# Records provided
╭──

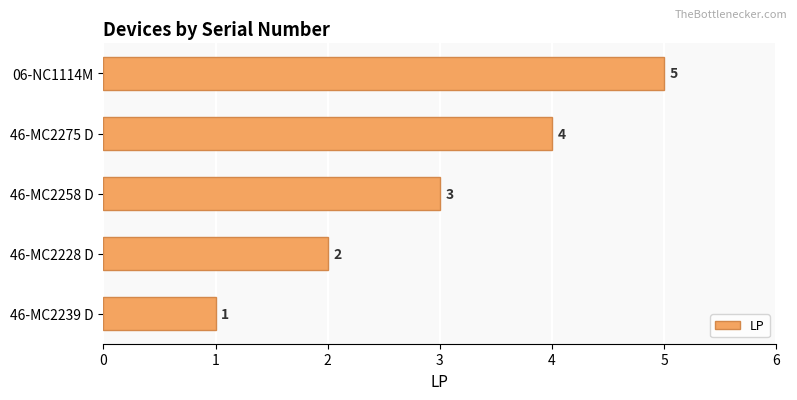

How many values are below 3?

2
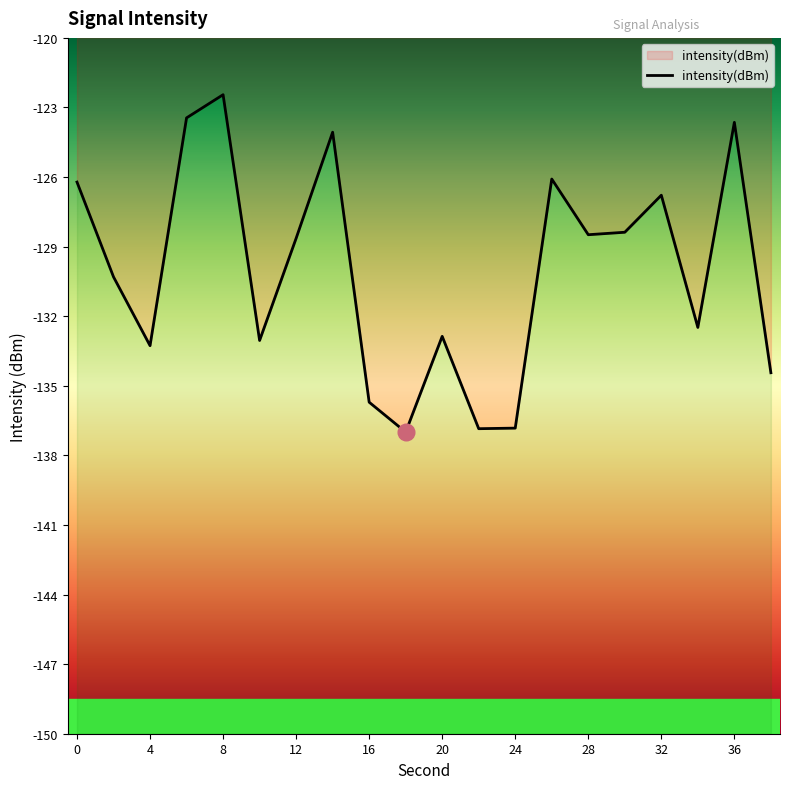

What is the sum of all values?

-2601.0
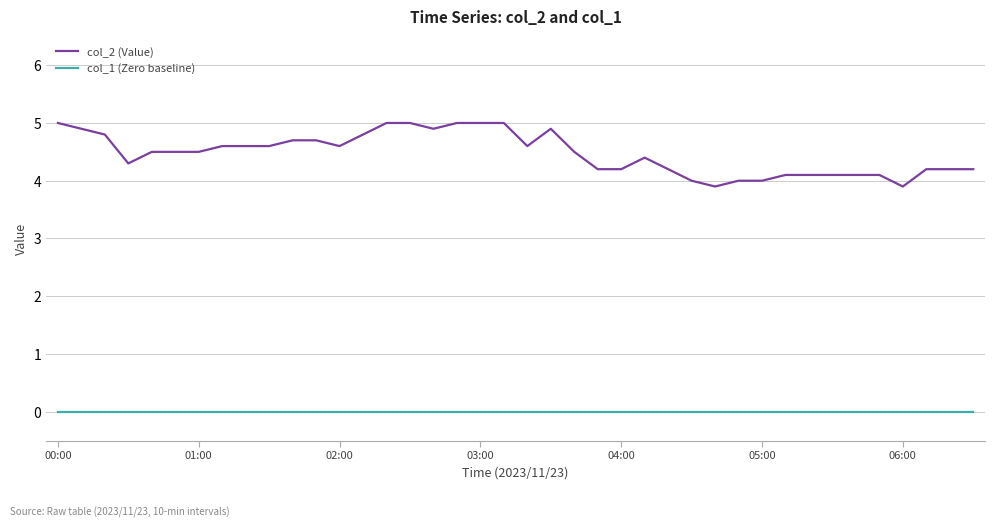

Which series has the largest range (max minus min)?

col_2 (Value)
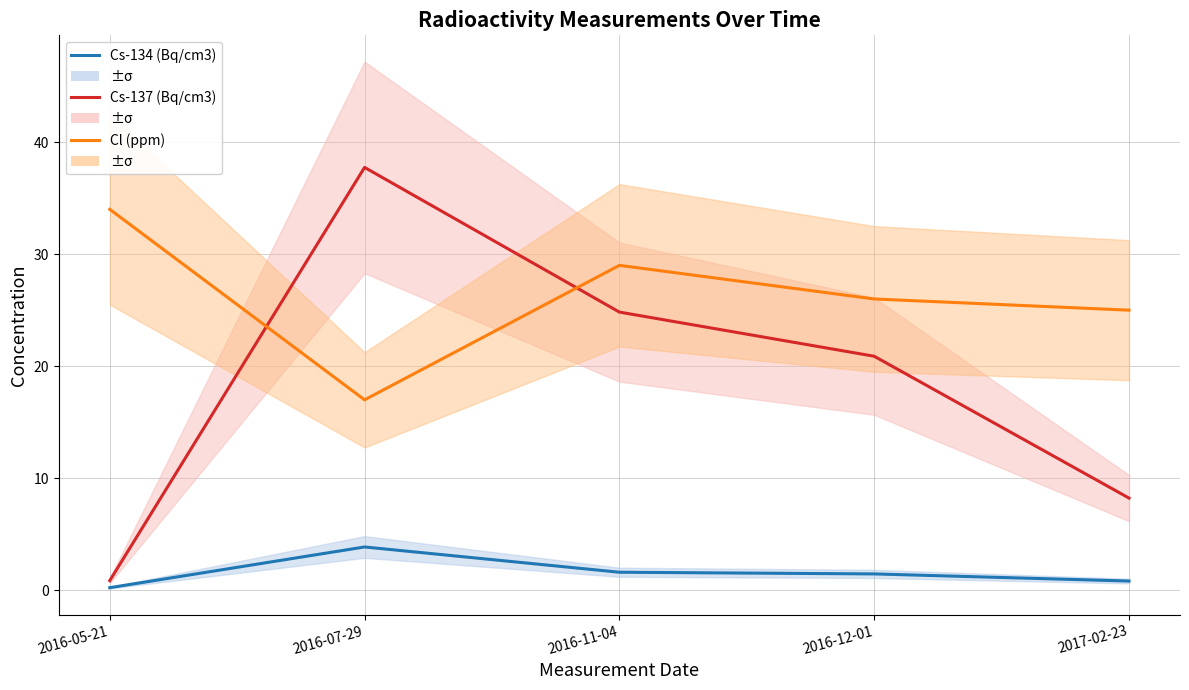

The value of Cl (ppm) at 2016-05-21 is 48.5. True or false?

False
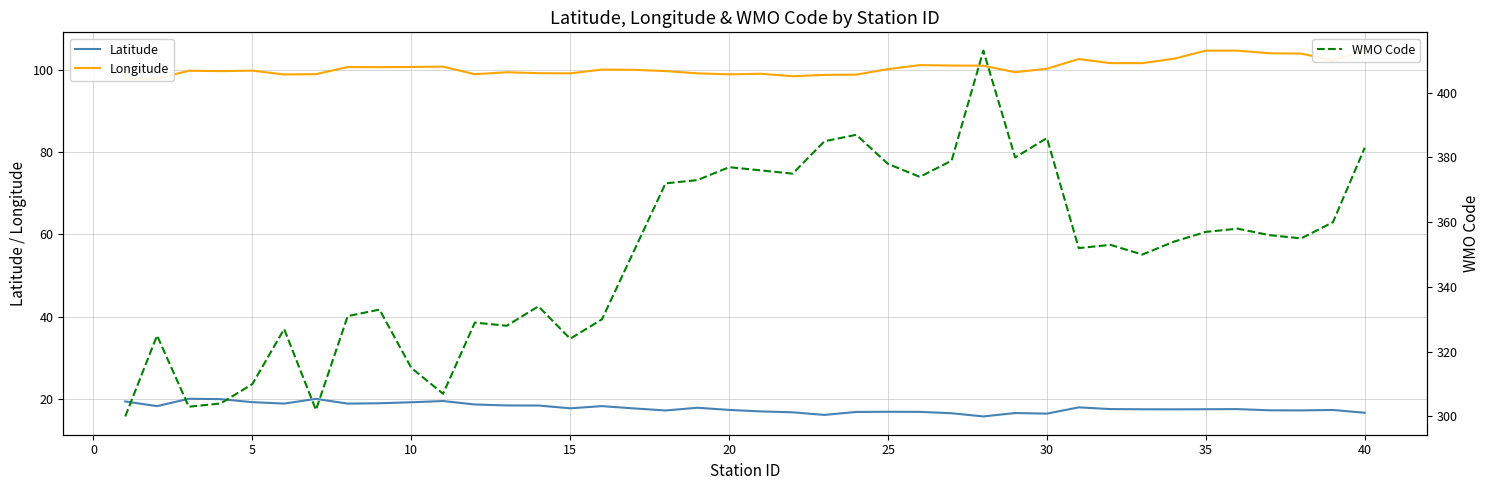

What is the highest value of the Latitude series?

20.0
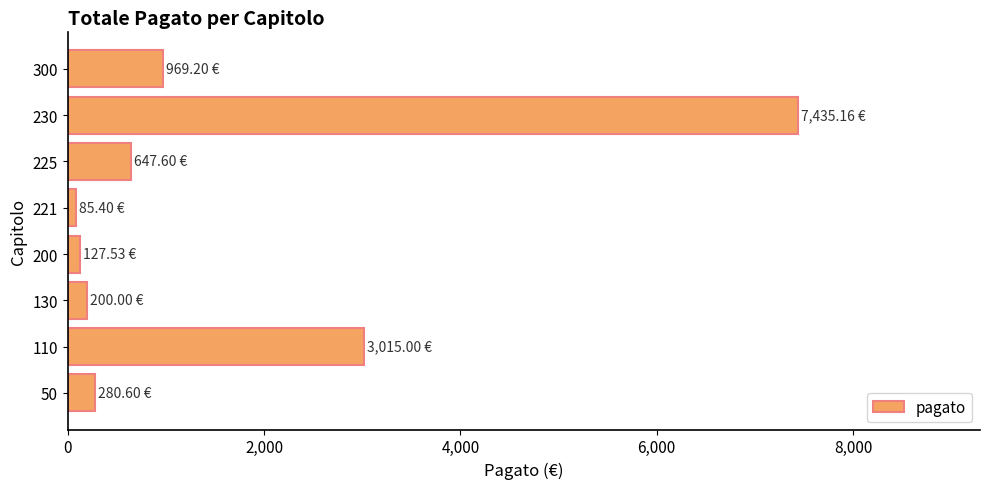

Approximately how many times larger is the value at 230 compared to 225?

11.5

╰──

# Your goal
Can you copy every item above word for word, leaving the pictures out?

# Reply to the task
How many values are below 3?

2

What is the sum of all values?

-2601.0

Which series has the largest range (max minus min)?

col_2 (Value)

The value of Cl (ppm) at 2016-05-21 is 48.5. True or false?

False

What is the highest value of the Latitude series?

20.0

Approximately how many times larger is the value at 230 compared to 225?

11.5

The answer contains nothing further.